Through branches located in cities like Shanghai, Shenzhen and Chengdu, Chinese banks have grown their wallet share in offshore China loans, supported by favorable cross-border rules, while filling a gap left by Taiwanese lenders. Their lending accounts for 16.1% of total liquidity raised for such facilities as of Oct. 31, the highest rate since 2016 and up from 12.5% the year before, according to Bloomberg-compiled data. 

For instance, non-Hong Kong licensed banks such as Postal Savings Bank of China and Bank of Beijing in October participated in Chinese tire manufacturer Sailun Group’s $200 million offshore facility. Meanwhile, the Zhejiang branch of Hengfeng Bank joined panel maker Chint Solar’s €604 million-equivalent ($658 million) loan from September.

Although onshore banks have always been a constant liquidity source for the loans of mainland firms outside China, their participation has grown, and will continue to, due to the ongoing divergence in domestic and offshore rates. 

“The relatively high net interest margin in the offshore market is one of the key reasons for Chinese banks’ overseas expansion,” said Phyllis Liu, a director at S&P Global Ratings. China’s banking sector has been experiencing a contraction in margins due to lower interest rates, which are expected to fall further with Beijing’s recent mortgage and policy rate cuts, Liu added.

In October, Chinese lenders had cut the loan prime rate to 3.10% from 3.35% after the People Bank of China slashed its policy rate by the most ever late September in a bid to revive its ailing economy. Conversely, the risk-free Secured Overnight Financing Rate, the reference for dollar deals, is hovering at around 4.86% following the Federal Reserve’s half-a-percentage-point reduction. 

A further easing of China’s cross-border rules has also helped boost liquidity outside the world’s second largest economy. In 2022, the State Administration of Foreign Exchange relaxed restrictions imposed on onshore banks’ overseas lending, while limiting borrowers’ use of proceeds outside the country. 

The Chinese regulator also urges local institutions, which typically extend credit offshore via the Shanghai free trade zone, to prioritize lending in yuan.

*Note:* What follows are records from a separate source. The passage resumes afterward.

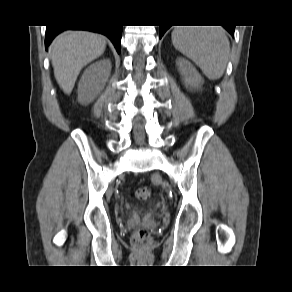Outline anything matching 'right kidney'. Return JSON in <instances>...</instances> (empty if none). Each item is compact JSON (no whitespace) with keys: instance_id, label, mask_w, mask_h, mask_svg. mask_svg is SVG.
<instances>
[{"instance_id":"obj_1","label":"right kidney","mask_w":292,"mask_h":292,"mask_svg":"<svg viewBox=\"0 0 292 292\" xmlns=\"http://www.w3.org/2000/svg\"><path fill=\"white\" fill-rule=\"evenodd\" d=\"M111 73V61L101 59L89 65L78 84V101L88 104L101 92Z\"/></svg>"}]
</instances>
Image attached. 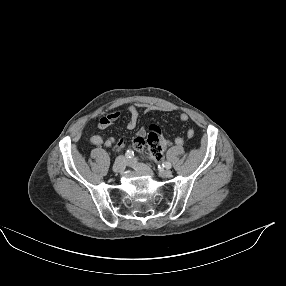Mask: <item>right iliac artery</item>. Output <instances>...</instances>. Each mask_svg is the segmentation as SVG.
Instances as JSON below:
<instances>
[{
	"label": "right iliac artery",
	"instance_id": "82829eb1",
	"mask_svg": "<svg viewBox=\"0 0 286 286\" xmlns=\"http://www.w3.org/2000/svg\"><path fill=\"white\" fill-rule=\"evenodd\" d=\"M125 156L127 159H132L134 157V152L131 150H127V152L125 153Z\"/></svg>",
	"mask_w": 286,
	"mask_h": 286
}]
</instances>
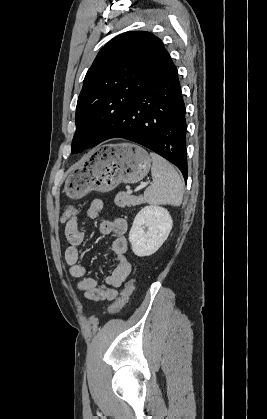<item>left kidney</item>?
<instances>
[{"label": "left kidney", "instance_id": "5707ae66", "mask_svg": "<svg viewBox=\"0 0 267 419\" xmlns=\"http://www.w3.org/2000/svg\"><path fill=\"white\" fill-rule=\"evenodd\" d=\"M173 226L167 209L149 205L136 215L129 241L135 255L143 257L154 254L165 242Z\"/></svg>", "mask_w": 267, "mask_h": 419}]
</instances>
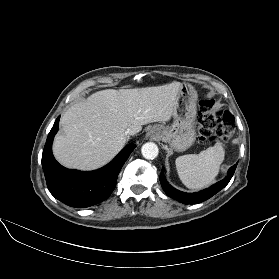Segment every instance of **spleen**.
Returning a JSON list of instances; mask_svg holds the SVG:
<instances>
[{
  "label": "spleen",
  "mask_w": 279,
  "mask_h": 279,
  "mask_svg": "<svg viewBox=\"0 0 279 279\" xmlns=\"http://www.w3.org/2000/svg\"><path fill=\"white\" fill-rule=\"evenodd\" d=\"M225 151L220 141L199 154L179 156L176 168L182 183L190 189H201L211 184L219 173Z\"/></svg>",
  "instance_id": "spleen-1"
}]
</instances>
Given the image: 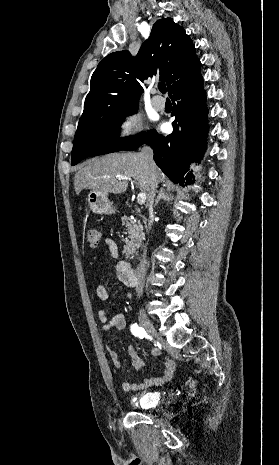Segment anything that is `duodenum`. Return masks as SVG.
I'll return each instance as SVG.
<instances>
[{
	"instance_id": "obj_1",
	"label": "duodenum",
	"mask_w": 279,
	"mask_h": 465,
	"mask_svg": "<svg viewBox=\"0 0 279 465\" xmlns=\"http://www.w3.org/2000/svg\"><path fill=\"white\" fill-rule=\"evenodd\" d=\"M120 279L125 285L130 287H133L137 284L136 272L130 264L123 263L121 265Z\"/></svg>"
}]
</instances>
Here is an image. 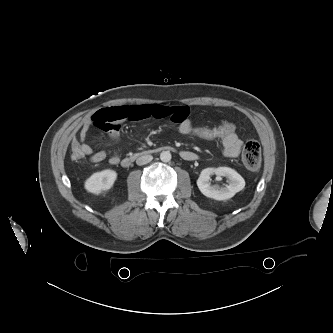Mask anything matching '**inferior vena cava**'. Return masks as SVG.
Returning a JSON list of instances; mask_svg holds the SVG:
<instances>
[{
  "label": "inferior vena cava",
  "instance_id": "inferior-vena-cava-1",
  "mask_svg": "<svg viewBox=\"0 0 333 333\" xmlns=\"http://www.w3.org/2000/svg\"><path fill=\"white\" fill-rule=\"evenodd\" d=\"M152 159H153V157L151 155H143V156H140L137 158L136 164L139 166L145 165V164L149 163Z\"/></svg>",
  "mask_w": 333,
  "mask_h": 333
}]
</instances>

Meanwhile, dim sum loans — facilities denominated in offshore yuan — have benefited from this increase in cross-border activity. In August, Bank of Jiangsu and a relatively new Chinese lender, Evergrowing Bank, joined lithium battery maker Eve Energy Co.’s 1.45 billion yuan ($204 million) offshore facility. That tranche is part of a larger HK$3.7 billion-equivalent ($476 million) financing the company had signed.

Similarly, mainland firms stand to gain from tapping the offshore space. While the proceeds of dim sum loans raised by these companies are typically exchanged into dollars, repayment of the facilities remains in yuan, said David Li, a partner at White & Case LLP. That means they’re able to pay domestic rates to service their offshore debt, resulting in overall cost savings rather than borrowing directly in the greenback outside China, Li added.

“There is a need to minimize the impact of yuan depreciation on their ability to service US dollar denominated offshore borrowings,” said Li, adding that it makes sense for China-centric firms generating cashflows in yuan to raise dim sum loans.

Dim sum loans have grown to account for more than 8% of the offshore market year-to-date, rising from just less than 2% the previous year, according to Bloomberg-compiled data. 

--With assistance from Caroline Chu.

©2024 Bloomberg L.P.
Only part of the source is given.